= What you have to do =
Could you render every line of the material below as a numbered list, leaving out the blank lines and the pictures?

= Data =
^^^^

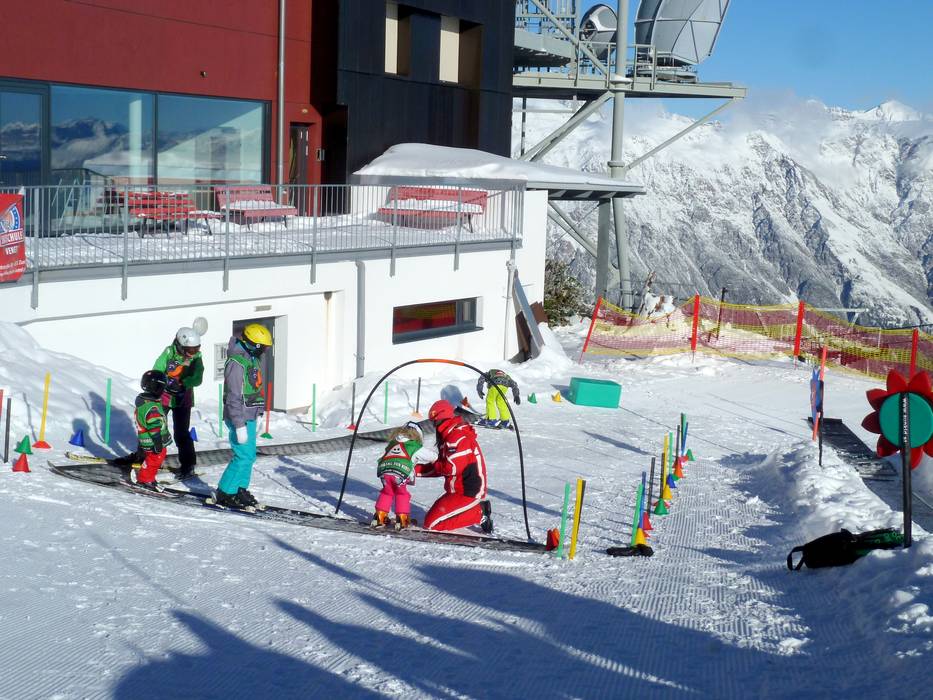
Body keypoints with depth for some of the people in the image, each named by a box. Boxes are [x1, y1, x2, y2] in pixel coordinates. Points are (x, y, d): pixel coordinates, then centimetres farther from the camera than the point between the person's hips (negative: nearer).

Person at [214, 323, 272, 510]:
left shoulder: (250, 359, 12)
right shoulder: (237, 363, -20)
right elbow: (234, 398, -22)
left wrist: (256, 416, 24)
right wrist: (240, 426, -23)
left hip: (249, 417, 10)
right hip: (240, 418, -10)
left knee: (249, 455, 14)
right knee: (243, 456, -8)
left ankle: (240, 489, 24)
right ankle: (224, 494, 1)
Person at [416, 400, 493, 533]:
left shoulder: (458, 438, -18)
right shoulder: (449, 437, 16)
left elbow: (451, 468, -24)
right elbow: (440, 468, 19)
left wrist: (434, 464, -5)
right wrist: (415, 469, 11)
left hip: (468, 493, -11)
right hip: (458, 490, 11)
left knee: (431, 524, -15)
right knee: (431, 516, 13)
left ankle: (478, 514, -9)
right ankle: (478, 509, 8)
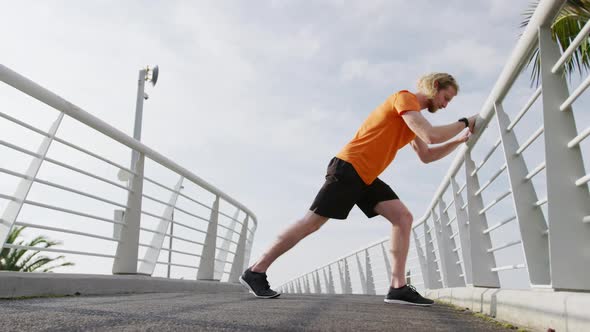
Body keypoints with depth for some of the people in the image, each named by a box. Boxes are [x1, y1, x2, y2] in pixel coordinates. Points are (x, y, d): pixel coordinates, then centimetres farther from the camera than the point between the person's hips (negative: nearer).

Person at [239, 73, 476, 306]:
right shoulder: (405, 98, -8)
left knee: (403, 217, -4)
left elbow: (426, 156, 22)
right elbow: (430, 136, -20)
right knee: (312, 222, -8)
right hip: (347, 169, -9)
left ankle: (398, 288, -4)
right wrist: (465, 122, -5)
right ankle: (255, 272, 2)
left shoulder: (414, 118, 21)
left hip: (366, 178, 10)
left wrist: (459, 140, 15)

^^^^

= Output below =
1. Body keypoints with depth for some of the people in the image, each named by a box. Boxes are [x1, y1, x2, y2] in pixel coordinates. Points are (x, y, d): pixel coordinates, then centimetres farther from the camera than the point between the person's hips (negative: nearer).
2. Person at [214, 323, 272, 510]:
3. left shoulder: (250, 359, 12)
4. right shoulder: (237, 363, -20)
5. right elbow: (234, 398, -22)
6. left wrist: (256, 416, 24)
7. right wrist: (240, 426, -23)
8. left hip: (249, 417, 10)
9. right hip: (240, 418, -10)
10. left knee: (249, 455, 14)
11. right knee: (243, 456, -8)
12. left ankle: (240, 489, 24)
13. right ankle: (224, 494, 1)
14. Person at [416, 400, 493, 533]:
15. left shoulder: (458, 438, -18)
16. right shoulder: (449, 437, 16)
17. left elbow: (451, 468, -24)
18. right elbow: (440, 468, 19)
19. left wrist: (434, 464, -5)
20. right wrist: (415, 469, 11)
21. left hip: (468, 493, -11)
22. right hip: (458, 490, 11)
23. left knee: (431, 524, -15)
24. right knee: (431, 516, 13)
25. left ankle: (478, 514, -9)
26. right ankle: (478, 509, 8)
27. Body keypoints with depth for some of the people in the image, each named by a box. Boxes are [x1, y1, x2, y2] in pixel coordinates. Points are (x, y, d): pixel coordinates, then centimetres farther from the camera than the point between the person's hips (negative: nearer).
28. Person at [239, 73, 476, 306]:
29. right shoulder: (405, 98, -8)
30. left knee: (403, 217, -4)
31. left elbow: (426, 156, 22)
32. right elbow: (430, 136, -20)
33. right knee: (312, 222, -8)
34. right hip: (347, 169, -9)
35. left ankle: (398, 288, -4)
36. right wrist: (465, 122, -5)
37. right ankle: (255, 272, 2)
38. left shoulder: (414, 118, 21)
39. left hip: (366, 178, 10)
40. left wrist: (459, 140, 15)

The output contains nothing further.